EXERCISE DIRECTIONS ▸ Below are the records; give again exactly the line with "pinky tip: (153, 35)", the line with "pinky tip: (294, 14)", and each line that lies between them, and nothing besides.

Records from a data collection

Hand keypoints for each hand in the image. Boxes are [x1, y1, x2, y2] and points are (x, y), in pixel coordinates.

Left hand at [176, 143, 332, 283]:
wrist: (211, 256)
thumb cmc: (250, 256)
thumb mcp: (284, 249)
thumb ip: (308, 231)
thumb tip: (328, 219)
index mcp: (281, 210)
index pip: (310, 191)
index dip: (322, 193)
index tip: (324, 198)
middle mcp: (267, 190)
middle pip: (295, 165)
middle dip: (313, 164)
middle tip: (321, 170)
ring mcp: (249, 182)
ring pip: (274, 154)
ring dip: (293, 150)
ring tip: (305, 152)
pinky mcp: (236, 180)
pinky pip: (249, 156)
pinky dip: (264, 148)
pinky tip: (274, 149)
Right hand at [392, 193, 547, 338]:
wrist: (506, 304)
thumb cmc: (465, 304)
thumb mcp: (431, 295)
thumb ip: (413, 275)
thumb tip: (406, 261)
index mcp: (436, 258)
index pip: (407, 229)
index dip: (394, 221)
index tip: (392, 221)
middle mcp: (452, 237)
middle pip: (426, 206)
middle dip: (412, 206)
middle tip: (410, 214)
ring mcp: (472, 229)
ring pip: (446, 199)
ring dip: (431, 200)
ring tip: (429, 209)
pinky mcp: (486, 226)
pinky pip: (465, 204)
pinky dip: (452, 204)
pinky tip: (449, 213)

* * *

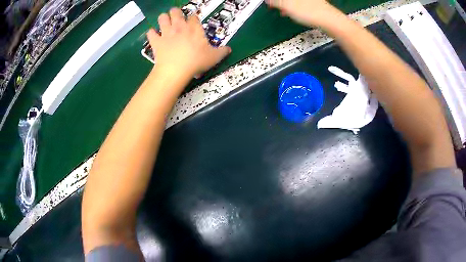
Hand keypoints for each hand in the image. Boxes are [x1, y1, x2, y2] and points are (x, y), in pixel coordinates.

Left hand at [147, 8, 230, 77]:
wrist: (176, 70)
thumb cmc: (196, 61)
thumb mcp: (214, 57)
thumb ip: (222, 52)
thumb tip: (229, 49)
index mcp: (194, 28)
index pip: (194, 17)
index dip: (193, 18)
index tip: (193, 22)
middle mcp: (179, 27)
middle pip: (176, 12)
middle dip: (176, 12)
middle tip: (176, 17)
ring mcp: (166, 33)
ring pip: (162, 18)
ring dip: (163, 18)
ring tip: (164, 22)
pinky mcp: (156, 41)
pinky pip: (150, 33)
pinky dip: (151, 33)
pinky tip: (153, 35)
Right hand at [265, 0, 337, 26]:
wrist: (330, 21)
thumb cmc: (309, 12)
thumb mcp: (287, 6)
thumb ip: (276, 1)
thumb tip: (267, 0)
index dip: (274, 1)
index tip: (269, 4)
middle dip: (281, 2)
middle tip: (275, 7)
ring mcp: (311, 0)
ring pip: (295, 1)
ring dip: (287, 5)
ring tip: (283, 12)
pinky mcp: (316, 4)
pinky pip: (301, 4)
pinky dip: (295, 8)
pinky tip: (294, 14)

RESPONSE TO THE TASK ▸
pinky tip: (153, 35)
Right hand at [265, 0, 337, 26]:
wrist: (330, 21)
thumb cmc: (309, 12)
thumb mcp: (287, 6)
thumb ip: (276, 1)
thumb tip: (267, 0)
index dip: (274, 1)
index tip: (269, 4)
middle dip: (281, 2)
middle tip: (275, 7)
ring mcp: (311, 0)
ring pip: (295, 1)
ring dip: (287, 5)
ring tip: (283, 12)
pinky mcp: (316, 4)
pinky pip: (301, 4)
pinky dip: (295, 8)
pinky tip: (294, 14)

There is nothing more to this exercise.